I work for a Marin County based company as a foreign self-employed freelance contractor (software developer), and my client wants to open an office in Los Angeles and invited me to work there.

How to start the case without a physical address in Los Angeles? Should my boss rent an office first despite that he doesn't have anybody to sit in until I get the green card?

  • This belongs on Expatriates. Why does the county matter? It seems to me that a company could sponsor someone at their current address and then subsequently open an office elsewhere. Why would that pose a problem for the sponsored employee? Once admitted to the country on an immigrant visa, he is a permanent resident and enjoys freedom of movement.
    – phoog
    May 30 '19 at 17:44
  • The county does matter, actually, it's very important. The wage depends on the location for example. Getting and holding green card doesn't provide God mode either, especially If I'll decide I want to go for the citizenship a couple of years later.
    – Devguy
    May 31 '19 at 1:12

Pick out a location then do the paperwork.

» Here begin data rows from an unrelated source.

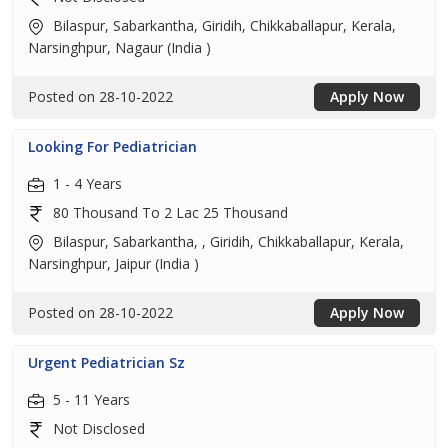
Bilaspur, Sabarkantha, Giridih, Chikkaballapur, Kerala,
Narsinghpur, Nagaur (India )
Posted on 28-10-2022
Apply Now
Looking For Pediatrician
1 - 4 Years
80 Thousand To 2 Lac 25 Thousand
Bilaspur, Sabarkantha, , Giridih, Chikkaballapur, Kerala,
Narsinghpur, Jaipur (India )
Posted on 28-10-2022
Apply Now
Urgent Pediatrician Sz
5 - 11 Years
Not Disclosed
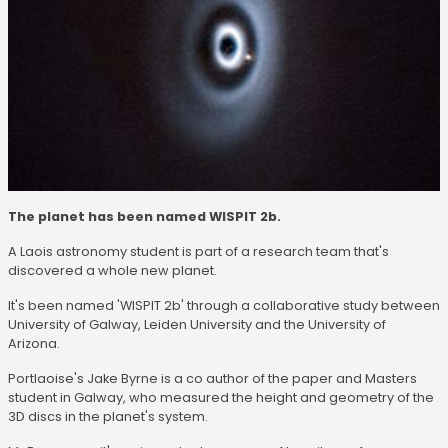
The planet has been named WISPIT 2b.
A Laois astronomy student is part of a research team that's
discovered a whole new planet.
It's been named 'WISPIT 2b' through a collaborative study between
University of Galway, Leiden University and the University of
Arizona.
Portlaoise's Jake Byrne is a co author of the paper and Masters
student in Galway, who measured the height and geometry of the
3D discs in the planet's system.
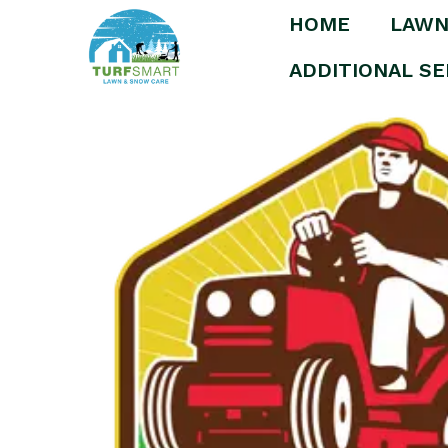
HOME
LAWN
Home
/
Uncategorized
/ Medium Area Detha
ADDITIONAL SE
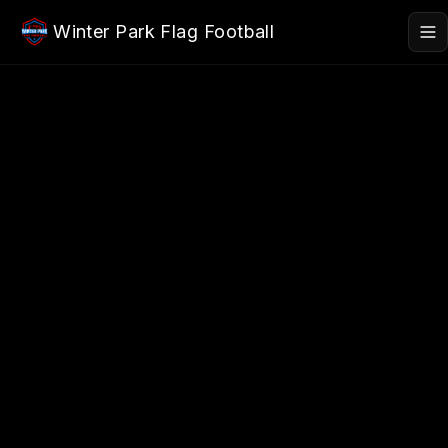
Skip to main content
Winter Park Flag Football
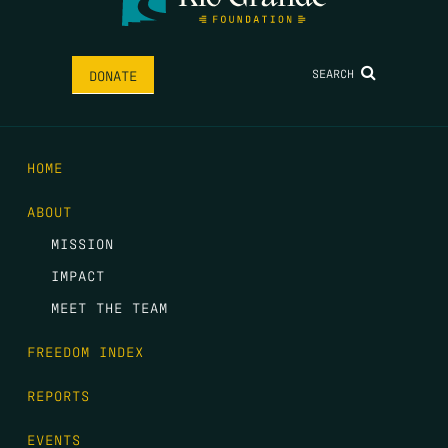
SEARCH
DONATE
HOME
ABOUT
MISSION
IMPACT
MEET THE TEAM
FREEDOM INDEX
REPORTS
EVENTS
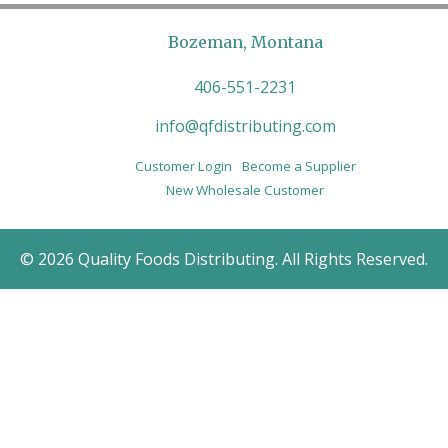
Bozeman, Montana
406-551-2231
info@qfdistributing.com
Customer Login
Become a Supplier
New Wholesale Customer
© 2026 Quality Foods Distributing. All Rights Reserved.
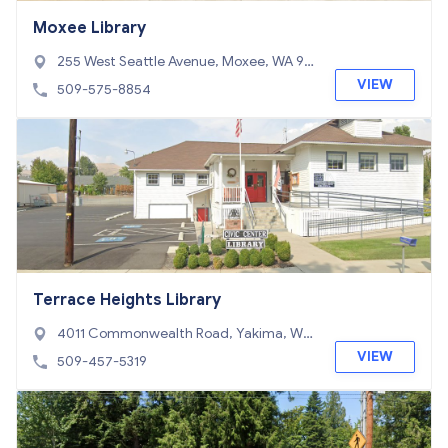
Moxee Library
255 West Seattle Avenue, Moxee, WA 98
936
VIEW
509-575-8854
Terrace Heights Library
4011 Commonwealth Road, Yakima, WA
98901
VIEW
509-457-5319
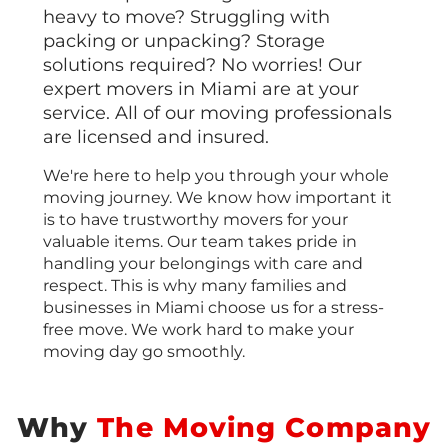
heavy to move? Struggling with
packing or unpacking? Storage
solutions required? No worries! Our
expert movers in Miami are at your
service. All of our moving professionals
are licensed and insured.
We're here to help you through your whole
moving journey. We know how important it
is to have trustworthy movers for your
valuable items. Our team takes pride in
handling your belongings with care and
respect. This is why many families and
businesses in Miami choose us for a stress-
free move. We work hard to make your
moving day go smoothly.
Why
The Moving Company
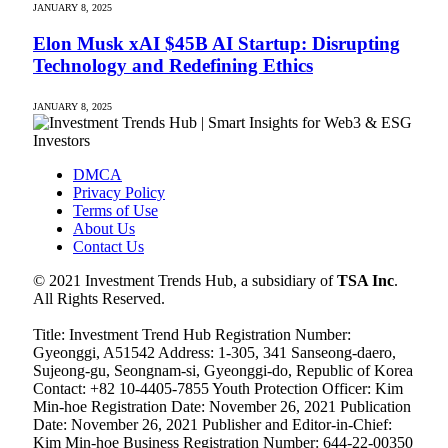
JANUARY 8, 2025
Elon Musk xAI $45B AI Startup: Disrupting
Technology and Redefining Ethics
JANUARY 8, 2025
DMCA
Privacy Policy
Terms of Use
About Us
Contact Us
© 2021 Investment Trends Hub, a subsidiary of
TSA Inc
.
All Rights Reserved.
Title: Investment Trend Hub Registration Number:
Gyeonggi, A51542 Address: 1-305, 341 Sanseong-daero,
Sujeong-gu, Seongnam-si, Gyeonggi-do, Republic of Korea
Contact: +82 10-4405-7855 Youth Protection Officer: Kim
Min-hoe Registration Date: November 26, 2021 Publication
Date: November 26, 2021 Publisher and Editor-in-Chief:
Kim Min-hoe Business Registration Number: 644-22-00350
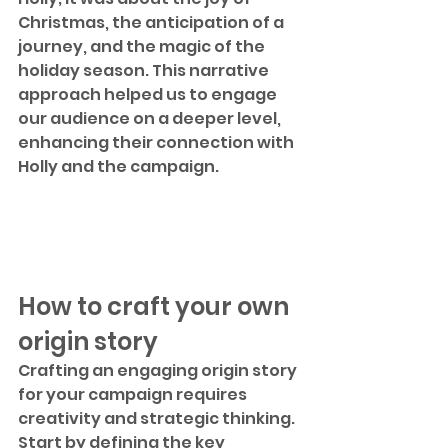
Christmas, the anticipation of a 
journey, and the magic of the 
holiday season. This narrative 
approach helped us to engage 
our audience on a deeper level, 
enhancing their connection with 
Holly and the campaign.
How to craft your own 
origin story
Crafting an engaging origin story 
for your campaign requires 
creativity and strategic thinking. 
Start by defining the key 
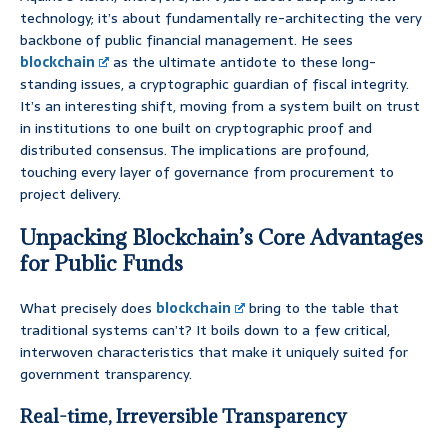
technology; it’s about fundamentally re-architecting the very
backbone of public financial management. He sees
blockchain
as the ultimate antidote to these long-
standing issues, a cryptographic guardian of fiscal integrity.
It’s an interesting shift, moving from a system built on trust
in institutions to one built on cryptographic proof and
distributed consensus. The implications are profound,
touching every layer of governance from procurement to
project delivery.
Unpacking Blockchain’s Core Advantages
for Public Funds
What precisely does
blockchain
bring to the table that
traditional systems can’t? It boils down to a few critical,
interwoven characteristics that make it uniquely suited for
government transparency.
Real-time, Irreversible Transparency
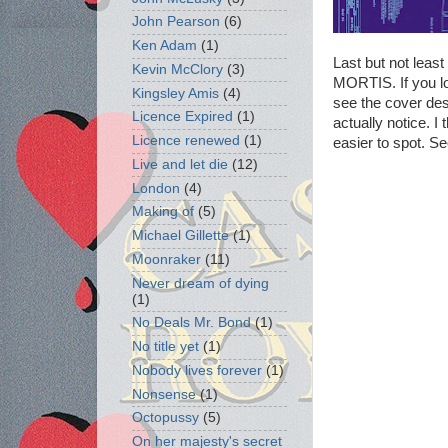
John Pearson
(6)
Ken Adam
(1)
Last but not leas
Kevin McClory
(3)
MORTIS. If you loo
Kingsley Amis
(4)
see the cover des
Licence Expired
(1)
actually notice. I
Licence renewed
(1)
easier to spot. Se
Live and let die
(12)
London
(4)
Making of
(5)
Michael Gillette
(1)
Moonraker
(11)
Never dream of dying
(1)
No Deals Mr. Bond
(1)
No title yet
(1)
Nobody lives forever
(1)
Nonsense
(1)
Octopussy
(5)
On her majesty's secret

  • So we don't need a physical office/address? I know that I can't be home or remote worker because my profession (software developer) considered to be an office job, I might get auditing (+6-12 months processing) if the address is not an office's address.
    – Devguy
    May 29 '19 at 20:35
  • I'm saying pick the physical address then do the paperwork for your EB-3.
    – Putvi
    May 29 '19 at 20:37
  • I mean you could buy a building then get the paperwork done while the building is being made ready.
    – Putvi
    May 29 '19 at 20:39
  • I see, my boss is a bit frustrated by paying $500-1000/month for a totally empty office for months, that's why I'm looking for something smarter solution, but it seems we don't have too many other things to do with this situation :)
    – Devguy
    May 29 '19 at 20:40
  • You should be able to get it done faster than a few months. Call your local office.